Morton was well aware that Galileo had found mountains and seas on the Moon 70 years earlier, and he’d probably read Francis Godwin’s The Man in the Moone (1638), in which an imaginary traveller meets birds on its surface.

We have come a long way since then. White’s work, grounded on real observation, set an example to all who followed in his footsteps.

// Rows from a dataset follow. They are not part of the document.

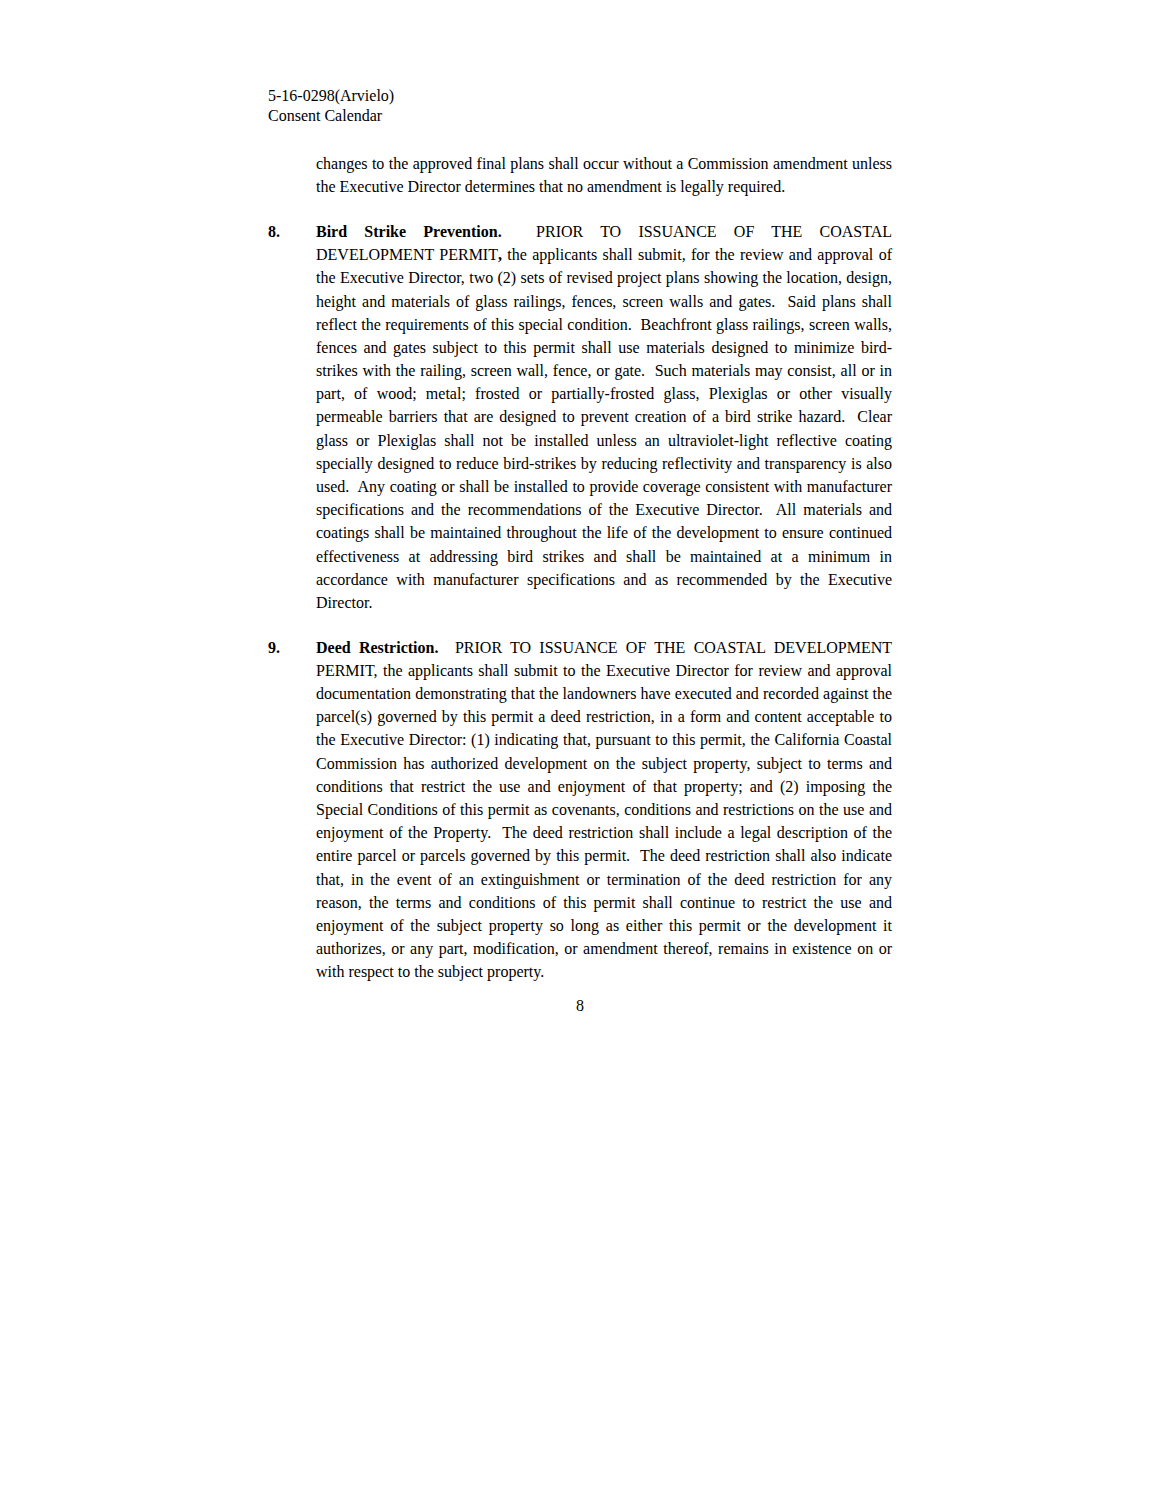5-16-0298(Arvielo)
Consent Calendar
changes to the approved final plans shall occur without a Commission amendment unless the Executive Director determines that no amendment is legally required.
8. Bird Strike Prevention. PRIOR TO ISSUANCE OF THE COASTAL DEVELOPMENT PERMIT, the applicants shall submit, for the review and approval of the Executive Director, two (2) sets of revised project plans showing the location, design, height and materials of glass railings, fences, screen walls and gates. Said plans shall reflect the requirements of this special condition. Beachfront glass railings, screen walls, fences and gates subject to this permit shall use materials designed to minimize bird-strikes with the railing, screen wall, fence, or gate. Such materials may consist, all or in part, of wood; metal; frosted or partially-frosted glass, Plexiglas or other visually permeable barriers that are designed to prevent creation of a bird strike hazard. Clear glass or Plexiglas shall not be installed unless an ultraviolet-light reflective coating specially designed to reduce bird-strikes by reducing reflectivity and transparency is also used. Any coating or shall be installed to provide coverage consistent with manufacturer specifications and the recommendations of the Executive Director. All materials and coatings shall be maintained throughout the life of the development to ensure continued effectiveness at addressing bird strikes and shall be maintained at a minimum in accordance with manufacturer specifications and as recommended by the Executive Director.
9. Deed Restriction. PRIOR TO ISSUANCE OF THE COASTAL DEVELOPMENT PERMIT, the applicants shall submit to the Executive Director for review and approval documentation demonstrating that the landowners have executed and recorded against the parcel(s) governed by this permit a deed restriction, in a form and content acceptable to the Executive Director: (1) indicating that, pursuant to this permit, the California Coastal Commission has authorized development on the subject property, subject to terms and conditions that restrict the use and enjoyment of that property; and (2) imposing the Special Conditions of this permit as covenants, conditions and restrictions on the use and enjoyment of the Property. The deed restriction shall include a legal description of the entire parcel or parcels governed by this permit. The deed restriction shall also indicate that, in the event of an extinguishment or termination of the deed restriction for any reason, the terms and conditions of this permit shall continue to restrict the use and enjoyment of the subject property so long as either this permit or the development it authorizes, or any part, modification, or amendment thereof, remains in existence on or with respect to the subject property.
8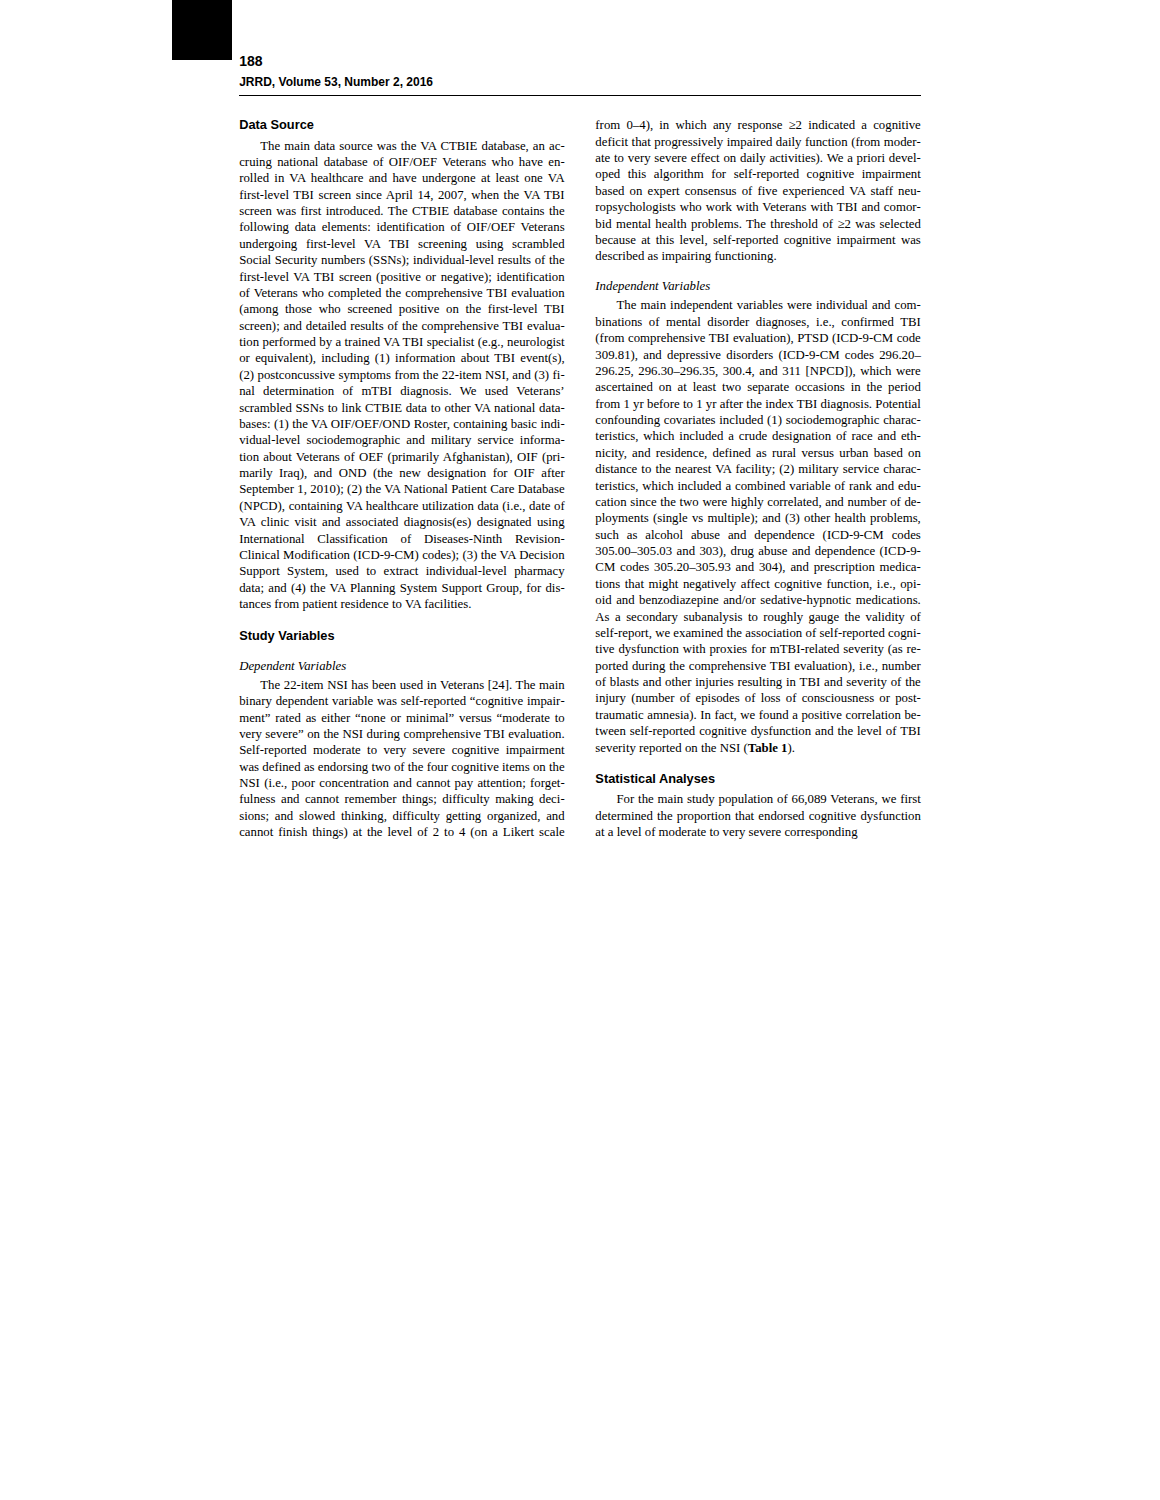188
JRRD, Volume 53, Number 2, 2016
Data Source
The main data source was the VA CTBIE database, an accruing national database of OIF/OEF Veterans who have enrolled in VA healthcare and have undergone at least one VA first-level TBI screen since April 14, 2007, when the VA TBI screen was first introduced. The CTBIE database contains the following data elements: identification of OIF/OEF Veterans undergoing first-level VA TBI screening using scrambled Social Security numbers (SSNs); individual-level results of the first-level VA TBI screen (positive or negative); identification of Veterans who completed the comprehensive TBI evaluation (among those who screened positive on the first-level TBI screen); and detailed results of the comprehensive TBI evaluation performed by a trained VA TBI specialist (e.g., neurologist or equivalent), including (1) information about TBI event(s), (2) postconcussive symptoms from the 22-item NSI, and (3) final determination of mTBI diagnosis. We used Veterans’ scrambled SSNs to link CTBIE data to other VA national databases: (1) the VA OIF/OEF/OND Roster, containing basic individual-level sociodemographic and military service information about Veterans of OEF (primarily Afghanistan), OIF (primarily Iraq), and OND (the new designation for OIF after September 1, 2010); (2) the VA National Patient Care Database (NPCD), containing VA healthcare utilization data (i.e., date of VA clinic visit and associated diagnosis(es) designated using International Classification of Diseases-Ninth Revision-Clinical Modification (ICD-9-CM) codes); (3) the VA Decision Support System, used to extract individual-level pharmacy data; and (4) the VA Planning System Support Group, for distances from patient residence to VA facilities.
Study Variables
Dependent Variables
The 22-item NSI has been used in Veterans [24]. The main binary dependent variable was self-reported “cognitive impairment” rated as either “none or minimal” versus “moderate to very severe” on the NSI during comprehensive TBI evaluation. Self-reported moderate to very severe cognitive impairment was defined as endorsing two of the four cognitive items on the NSI (i.e., poor concentration and cannot pay attention; forgetfulness and cannot remember things; difficulty making decisions; and slowed thinking, difficulty getting organized, and cannot finish things) at the level of 2 to 4 (on a Likert scale from 0–4), in which any response ≥2 indicated a cognitive deficit that progressively impaired daily function (from moderate to very severe effect on daily activities). We a priori developed this algorithm for self-reported cognitive impairment based on expert consensus of five experienced VA staff neuropsychologists who work with Veterans with TBI and comorbid mental health problems. The threshold of ≥2 was selected because at this level, self-reported cognitive impairment was described as impairing functioning.
Independent Variables
The main independent variables were individual and combinations of mental disorder diagnoses, i.e., confirmed TBI (from comprehensive TBI evaluation), PTSD (ICD-9-CM code 309.81), and depressive disorders (ICD-9-CM codes 296.20–296.25, 296.30–296.35, 300.4, and 311 [NPCD]), which were ascertained on at least two separate occasions in the period from 1 yr before to 1 yr after the index TBI diagnosis. Potential confounding covariates included (1) sociodemographic characteristics, which included a crude designation of race and ethnicity, and residence, defined as rural versus urban based on distance to the nearest VA facility; (2) military service characteristics, which included a combined variable of rank and education since the two were highly correlated, and number of deployments (single vs multiple); and (3) other health problems, such as alcohol abuse and dependence (ICD-9-CM codes 305.00–305.03 and 303), drug abuse and dependence (ICD-9-CM codes 305.20–305.93 and 304), and prescription medications that might negatively affect cognitive function, i.e., opioid and benzodiazepine and/or sedative-hypnotic medications. As a secondary subanalysis to roughly gauge the validity of self-report, we examined the association of self-reported cognitive dysfunction with proxies for mTBI-related severity (as reported during the comprehensive TBI evaluation), i.e., number of blasts and other injuries resulting in TBI and severity of the injury (number of episodes of loss of consciousness or posttraumatic amnesia). In fact, we found a positive correlation between self-reported cognitive dysfunction and the level of TBI severity reported on the NSI (Table 1).
Statistical Analyses
For the main study population of 66,089 Veterans, we first determined the proportion that endorsed cognitive dysfunction at a level of moderate to very severe corresponding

It also led to the setting up of Selborne societies throughout the country.

It was White’s focus on the behaviour of wildlife as much as the physical appearance of plants and animals that made him unique in the field of natural history at the time. 

He patiently observed the behavioural patterns of birds, flowering times of plants, even the hibernation routines of his pet tortoise Timothy, purely for the joy of understanding them. 

His contemporaries and precursors across Europe had focused on morphological differences between species to categorise them or considered them only by their use to humans either as food or medicine. 

But as any naturalist today knows, behaviour can be as big a clue to species identification as detailed physical characteristics.
 
A keen ornithologist, White was also the first to discern that the willow wren (or what we know today as the willow warbler) was actually three separate species — chiffchaff, willow warbler and wood warbler — based on their different songs.

Today, natural history is no longer the preserve of the wealthy and privileged, and has become a hobby occupation of the many, from the millions who take part in the RSPB’s Big Garden Birdwatch to gardeners planting insect-friendly wildflowers.

So don’t forget to keep your eyes skinned for the first swallows to arrive this year and perhaps even begin to keep your own nature diary.